What is Pneumococcal Pneumonia and how is it Treated?

Pneumococcal is a type of pneumonia that comes about after the bacteria Streptococcus pneumonia invades the lungs causing an infection. Pneumococcal pneumonia is a very serious illness that has claims thousands of lives in the United States every year. It is therefore very important to understand this condition so that you can treat it early enough and prevent it in the future. This article talks about pneumococcal pneumonia and the best way to treat and prevent it.

What is Pneumococcal Pneumonia?

As aforementioned, pneumococcal pneumonia is caused by bacteria, which live in your upper respiratory tract. Anybody is at risk of developing this health condition because it is spread through coughing. Nevertheless, it is very common among the elderly and individuals with a suppressed immune system. Pneumococcal pneumonia is a very serious health conditions and can be fatal if not diagnosed and treated early, especially in infants and the elderly. Pneumococcal pneumonia outbreaks are very rare. However, the people living in crowded areas are the ones at high risk of contracting it in case an outbreak happens.

How is Pneumococcal Pneumonia Spread?

Pneumococcal pneumonia is passed to a healthy individual in case an infected person talks, sneezes, or coughs droplets that contain the infectious agents into the air. If the healthy person breathes in this air, he might contract the disease. The infection can also be passed after contact with hands, tissues, handkerchiefs, and other things filled with infected throat and nose discharges. Pneumococcal pneumonia is mostly spread during winter, and can be triggered by other viral infections.

Symptoms of Pneumococcal Pneumonia

Some symptoms of pneumococcal pneumonia include coughing, high fever, chest pains, and shortness of breath. Other signs such as nausea, headaches, tiredness, vomiting, and muscle aches may also be witnessed.

Diagnosis

If you start showing the aforementioned signs, it is important to visit your doctor so that you can have your health condition diagnosed. Your healthcare provider can diagnosed pneumococcal pneumonia based on symptoms, lab tests, chest x-ray, and physical exam. The disease can also be diagnosed when the streptococcus pneumonia bacteria is found in your bloodstream, lung fluid, or saliva.

Pneumococcal Pneumonia Treatment

If you are found to have contracted pneumococcal pneumonia, your healthcare provider will prescribe certain antibiotics to treat the condition. You should start seeing the symptoms reduce within 24 hours after your start taking your medication. If this does not happen, it could mean that the bacteria is resisting the medicine you are taking. You should consider going back to your physician if things start becoming worse.

Prevention

The best form of prevention for this health condition is to get the pneumococcal pneumonia vaccine. Vaccines are readily available for all age groups. Nevertheless, you should consider getting the vaccine if you are 65 years or older, or you have a long-term health issues like diabetes, lung disease, sickle cell, or hear disease. You should also consider being vaccinated if your immune system is lowered due to kidney failure, damaged sleep, cancer treatment, or HIV/AIDS. The Centers for Disease Control and Prevention also recommends that all children under 59 months old should get the pneumococcal pneumonia vaccine.

Is the Pneumococcal Pneumonia Vaccine Safe?

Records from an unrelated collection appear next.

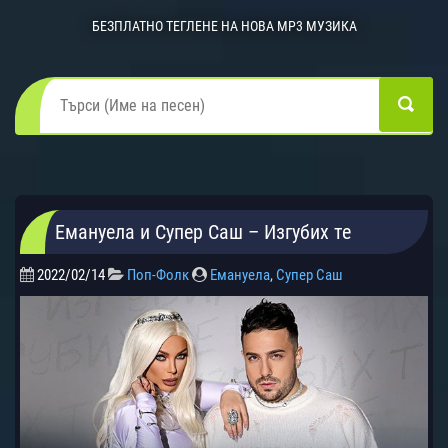
БЕЗПЛАТНО ТЕГЛЕНЕ НА НОВА MP3 МУЗИКА
Емануела и Супер Саш – Изгубих те
2022/02/14
Поп-Фолк
Емануела
,
Супер Саш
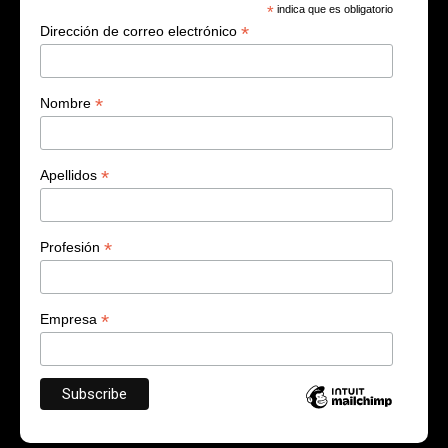
*
indica que es obligatorio
*
Dirección de correo electrónico
*
Nombre
*
Apellidos
*
Profesión
*
Empresa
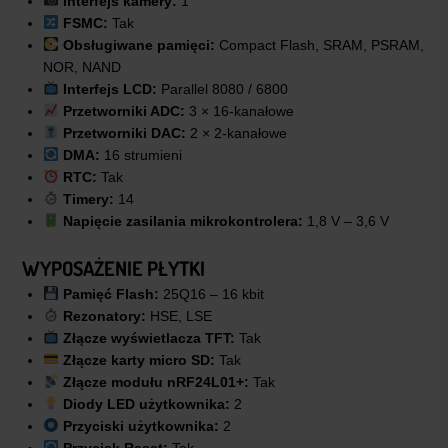
Interfejs kamery:
1
FSMC:
Tak
Obsługiwane pamięci:
Compact Flash, SRAM, PSRAM,
NOR, NAND
Interfejs LCD:
Parallel 8080 / 6800
Przetworniki ADC:
3 × 16-kanałowe
Przetworniki DAC:
2 × 2-kanałowe
DMA:
16 strumieni
RTC:
Tak
Timery:
14
Napięcie zasilania mikrokontrolera:
1,8 V – 3,6 V
WYPOSAŻENIE PŁYTKI
Pamięć Flash:
25Q16 – 16 kbit
Rezonatory:
HSE, LSE
Złącze wyświetlacza TFT:
Tak
Złącze karty micro SD:
Tak
Złącze modułu nRF24L01+:
Tak
Diody LED użytkownika:
2
Przyciski użytkownika:
2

Pneumococcal pneumonia vaccine is safe and highly effective in preventing any risk of contracting pneumococcal pneumonia. Although some individuals develop some mild side effects after getting the vaccination, they are usually minor and last a short time. Some common side effects include soreness and swelling around the injection site. Other people may also experience fever and muscle. Like any other medication, there are concerns that serious issues can occur after the vaccination. Nevertheless, only a few cases have been reported. Furthermore, the potential risks of the vaccination are minor compared to the risk of pneumococcal pneumonia.

The streptococcus pneumonia bacteria causes pneumococcal disease, a condition linked to pneumonia, meningitis, and bloodstream infection. The bacteria is spread through sneezing, coughing, or direct contact like kissing. Pneumococcal pneumonia is a serious health condition, as it claims thousands of lives in the United States each year. Older people are most likely to succumb to pneumococcal pneumonia. Nevertheless, adults and children with other health issues are also at a high risk of death from this disease. If you happen to notice any signs of pneumococcal pneumonia, you should consider reaching out to your healthcare provider for diagnosis and treatment. However, you need to note that the best way to prevent this pneumonia is to get the vaccination. So, consider getting vaccination for yourself and your family to minimize any risk of infection.